We modify and extend their algorithm to perform feature visualization in language models.

In particular, we:

1. Optimize a two term objective function including a feature term (e.g. the activation of a particular neuron) and a fluency term based on the model's own cross-entropy loss for the generated text.
2. Extend GCG using concepts from evolutionary algorithms. We use a population of candidate prompts, each optimizing for a different point on the Pareto frontier between cross entropy and feature activation. 

## Evolutionary prompt optimization (EPO)

Past work on language model feature visualization has struggled with two main problems [@bauerle-2018]:

1. Optimization is done in the model's continuous embedding space. Projecting this optimized embedding to the nearest token can produce low feature activation values.
2. The optimized prompt is often gibberish because the optimization process is not constrained to produce reasonable text.

■ Records provided
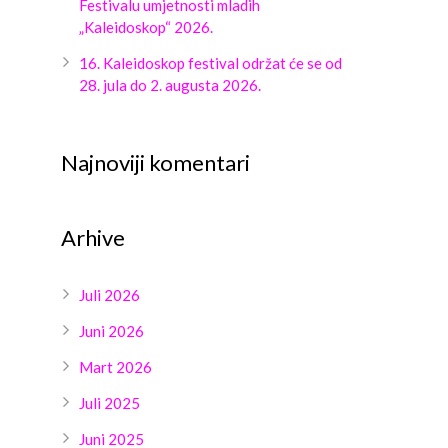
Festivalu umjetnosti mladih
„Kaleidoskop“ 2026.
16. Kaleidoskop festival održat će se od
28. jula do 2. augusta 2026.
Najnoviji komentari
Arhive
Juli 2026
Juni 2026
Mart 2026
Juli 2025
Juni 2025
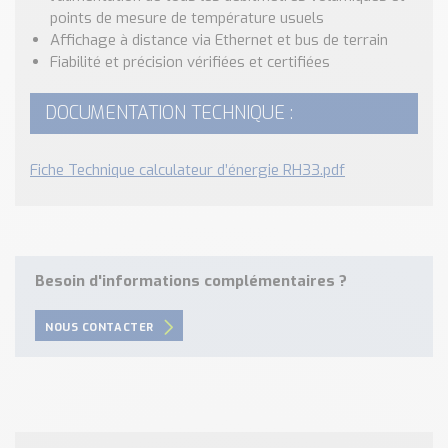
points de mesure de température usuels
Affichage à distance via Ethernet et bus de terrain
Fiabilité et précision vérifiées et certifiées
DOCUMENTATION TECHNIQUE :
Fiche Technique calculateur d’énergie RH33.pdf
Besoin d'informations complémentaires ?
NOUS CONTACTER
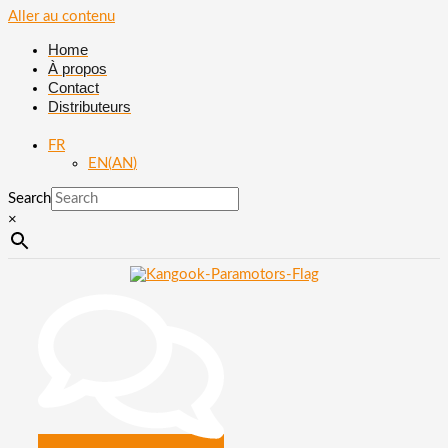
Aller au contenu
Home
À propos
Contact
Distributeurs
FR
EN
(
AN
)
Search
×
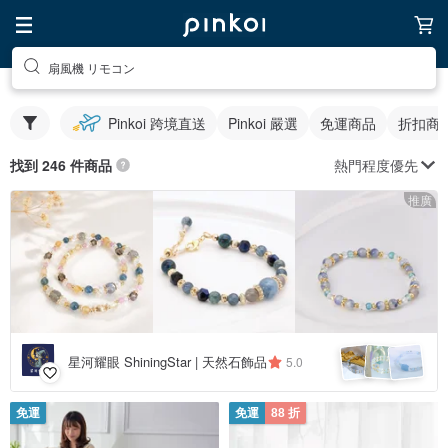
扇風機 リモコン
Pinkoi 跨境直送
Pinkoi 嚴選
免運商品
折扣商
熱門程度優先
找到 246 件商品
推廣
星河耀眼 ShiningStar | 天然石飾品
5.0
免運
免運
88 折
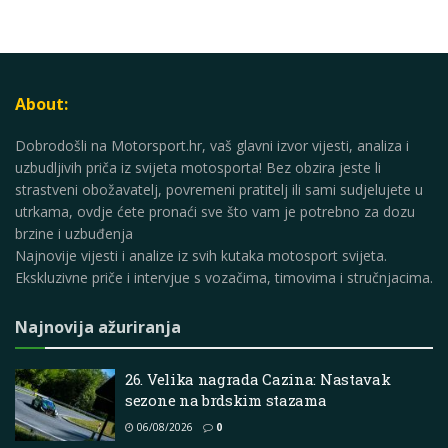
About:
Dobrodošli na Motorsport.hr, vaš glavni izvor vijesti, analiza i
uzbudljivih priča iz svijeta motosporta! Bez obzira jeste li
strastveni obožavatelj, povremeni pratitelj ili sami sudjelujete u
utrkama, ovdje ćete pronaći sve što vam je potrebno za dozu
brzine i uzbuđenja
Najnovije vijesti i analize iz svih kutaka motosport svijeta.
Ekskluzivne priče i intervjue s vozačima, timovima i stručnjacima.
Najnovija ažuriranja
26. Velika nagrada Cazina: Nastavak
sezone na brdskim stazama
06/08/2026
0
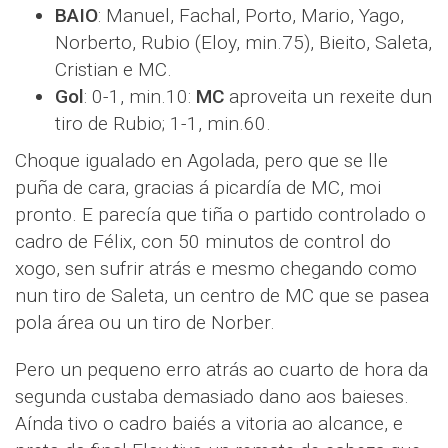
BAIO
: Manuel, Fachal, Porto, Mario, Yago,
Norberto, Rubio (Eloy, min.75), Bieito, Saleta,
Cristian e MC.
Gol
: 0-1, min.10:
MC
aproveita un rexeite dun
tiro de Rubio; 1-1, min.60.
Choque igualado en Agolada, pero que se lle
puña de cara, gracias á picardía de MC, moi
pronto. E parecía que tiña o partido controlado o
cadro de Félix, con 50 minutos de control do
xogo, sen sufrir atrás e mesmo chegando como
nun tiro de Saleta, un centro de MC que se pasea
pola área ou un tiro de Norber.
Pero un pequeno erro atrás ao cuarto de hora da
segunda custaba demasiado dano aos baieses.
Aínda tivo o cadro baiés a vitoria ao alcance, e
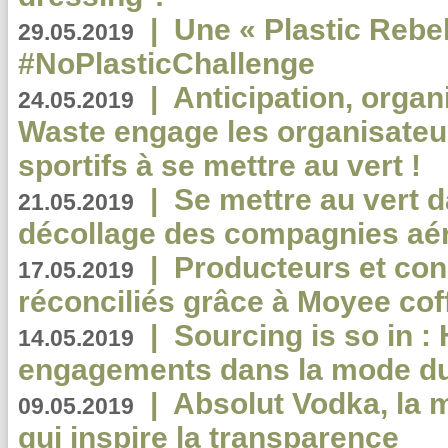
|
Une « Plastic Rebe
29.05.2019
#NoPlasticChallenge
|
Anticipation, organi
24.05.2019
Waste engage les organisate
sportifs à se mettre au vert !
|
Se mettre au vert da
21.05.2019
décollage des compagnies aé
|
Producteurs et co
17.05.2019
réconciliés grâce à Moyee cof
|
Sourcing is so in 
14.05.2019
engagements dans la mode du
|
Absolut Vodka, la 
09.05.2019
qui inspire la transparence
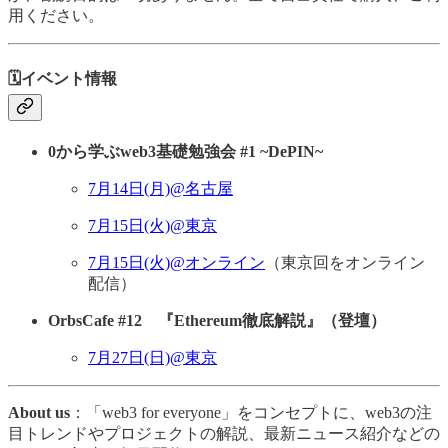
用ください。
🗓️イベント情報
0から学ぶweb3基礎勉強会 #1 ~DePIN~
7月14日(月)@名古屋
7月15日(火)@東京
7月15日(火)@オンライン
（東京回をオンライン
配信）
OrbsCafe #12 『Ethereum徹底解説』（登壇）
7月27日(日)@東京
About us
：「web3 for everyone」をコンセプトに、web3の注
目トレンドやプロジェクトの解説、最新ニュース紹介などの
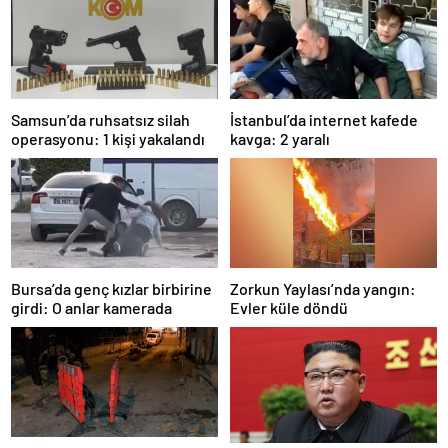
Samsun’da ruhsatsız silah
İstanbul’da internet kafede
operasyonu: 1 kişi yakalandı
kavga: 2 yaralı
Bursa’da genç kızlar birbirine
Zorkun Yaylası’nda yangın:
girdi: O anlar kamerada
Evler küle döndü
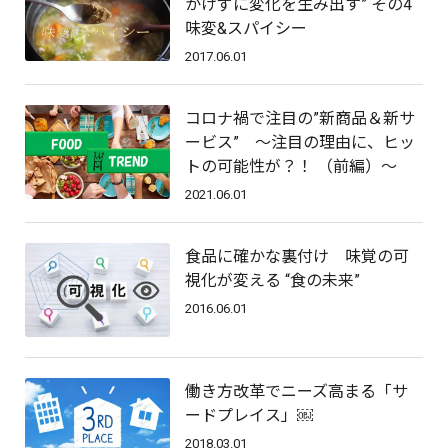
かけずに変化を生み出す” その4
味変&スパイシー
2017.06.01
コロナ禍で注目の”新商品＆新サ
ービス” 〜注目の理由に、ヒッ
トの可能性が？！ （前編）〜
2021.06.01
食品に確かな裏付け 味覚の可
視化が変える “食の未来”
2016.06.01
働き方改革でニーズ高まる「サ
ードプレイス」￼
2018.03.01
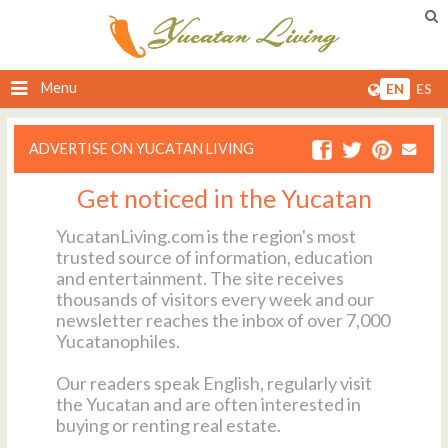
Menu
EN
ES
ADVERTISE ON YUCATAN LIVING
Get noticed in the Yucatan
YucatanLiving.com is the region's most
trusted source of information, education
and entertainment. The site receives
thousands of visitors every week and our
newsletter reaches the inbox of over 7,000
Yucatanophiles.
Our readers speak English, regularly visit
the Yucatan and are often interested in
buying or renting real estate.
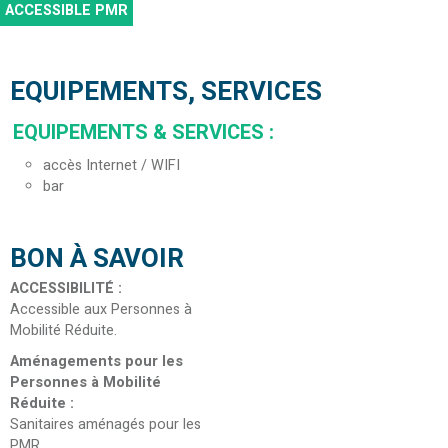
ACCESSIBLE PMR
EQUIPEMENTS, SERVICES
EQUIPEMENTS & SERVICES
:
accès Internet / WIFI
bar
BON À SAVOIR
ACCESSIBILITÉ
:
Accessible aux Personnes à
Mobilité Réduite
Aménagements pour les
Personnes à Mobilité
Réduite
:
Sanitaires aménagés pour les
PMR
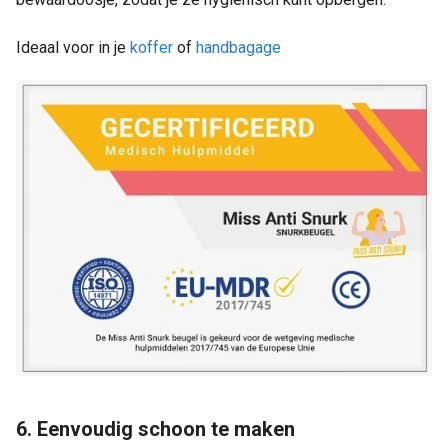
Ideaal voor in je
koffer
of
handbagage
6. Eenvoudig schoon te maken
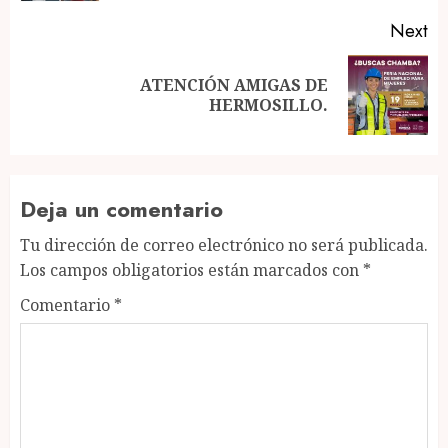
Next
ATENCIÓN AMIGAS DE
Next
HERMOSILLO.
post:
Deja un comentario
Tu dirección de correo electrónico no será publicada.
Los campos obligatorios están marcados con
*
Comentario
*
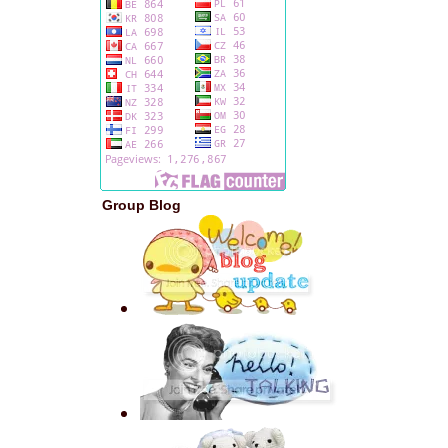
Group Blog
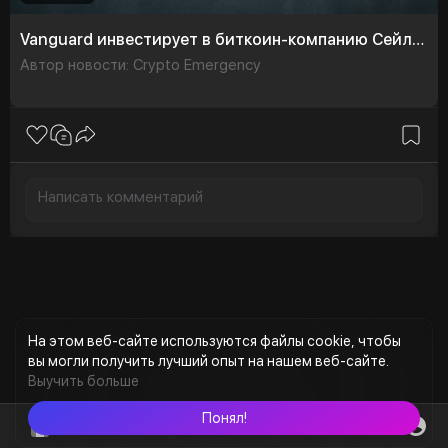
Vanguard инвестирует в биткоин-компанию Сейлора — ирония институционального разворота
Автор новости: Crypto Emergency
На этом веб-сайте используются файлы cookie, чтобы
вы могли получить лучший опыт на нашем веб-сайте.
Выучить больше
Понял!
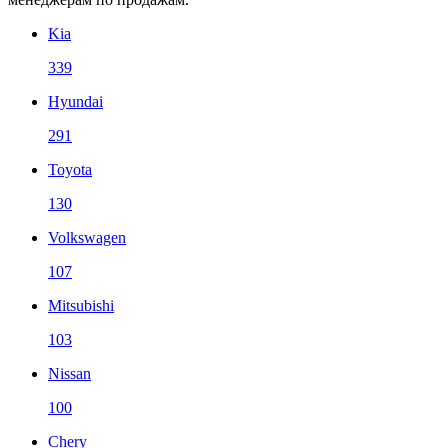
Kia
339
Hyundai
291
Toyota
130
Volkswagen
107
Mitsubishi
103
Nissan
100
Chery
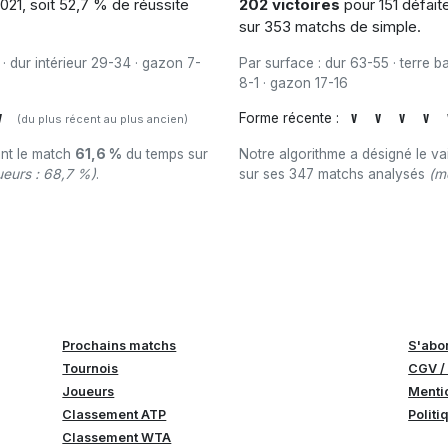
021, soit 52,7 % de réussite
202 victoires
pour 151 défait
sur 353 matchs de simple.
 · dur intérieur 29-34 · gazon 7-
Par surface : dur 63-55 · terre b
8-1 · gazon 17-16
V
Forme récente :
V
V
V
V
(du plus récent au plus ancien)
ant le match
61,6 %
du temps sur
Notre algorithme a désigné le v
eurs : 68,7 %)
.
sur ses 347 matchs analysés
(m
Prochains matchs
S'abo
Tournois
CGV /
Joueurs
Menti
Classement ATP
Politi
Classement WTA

■ What you need to do
A. Pick out each line of the records that contains the string "Saleta", matching case exactly.
B. Continue the passage on feature visualization in language models from the point where it stops.

■ Answers by item
A.
Norberto, Rubio (Eloy, min.75), Bieito, Saleta,
nun tiro de Saleta, un centro de MC que se pasea

B.
We solve both problems:

1. We optimize in the discrete token space using a evolutionary algorithm while using token gradients to constrain the search space.
2. We use a langauge model to evaluate the fluency of the prompt by computing the self-cross-entropy of the prompt [@shi2022human]. This allows us to preference the search process towards reasonable text.

Given a feature $f(p)$ and a language model $m(p)$, we want to find a prompt $p^*$ that maximize the feature while minimizing the self-cross-entropy of the prompt:

$$
\begin{aligned}
L_{\lambda}(p)&= f(p) -  \frac{\lambda}{n} \sum_{i=0}^{n-1} x(m(p_{\leq i}), m_{i+1}) \big) \\
p^*_{\lambda} &= \underset{p}{\mathrm{argmax}} ~ L_{\lambda}(p) \\
\end{aligned}
$$

where $\lambda$ is a weighting parameter determining the tradeoff between fluency regularizer and feature maximization, $n$ is the number of tokens in the prompt, $p_{\leq i}$ is the prefix of $p$ up to token $i$, and $p_{i+1}$ is the next token in $p$.

Note that the feature under investigation may be a component of a different model from the model used for evaluating cross entropy.
It is, however, necessary for the tokenization of the feature model and the language model to be the same so that gradients can be propagated to the token space..
We find that using larger models for evaluating cross-entropy produces more coherent feature visualizations (footnote: unfortunately, using a large model for evaluating fluency is expensive)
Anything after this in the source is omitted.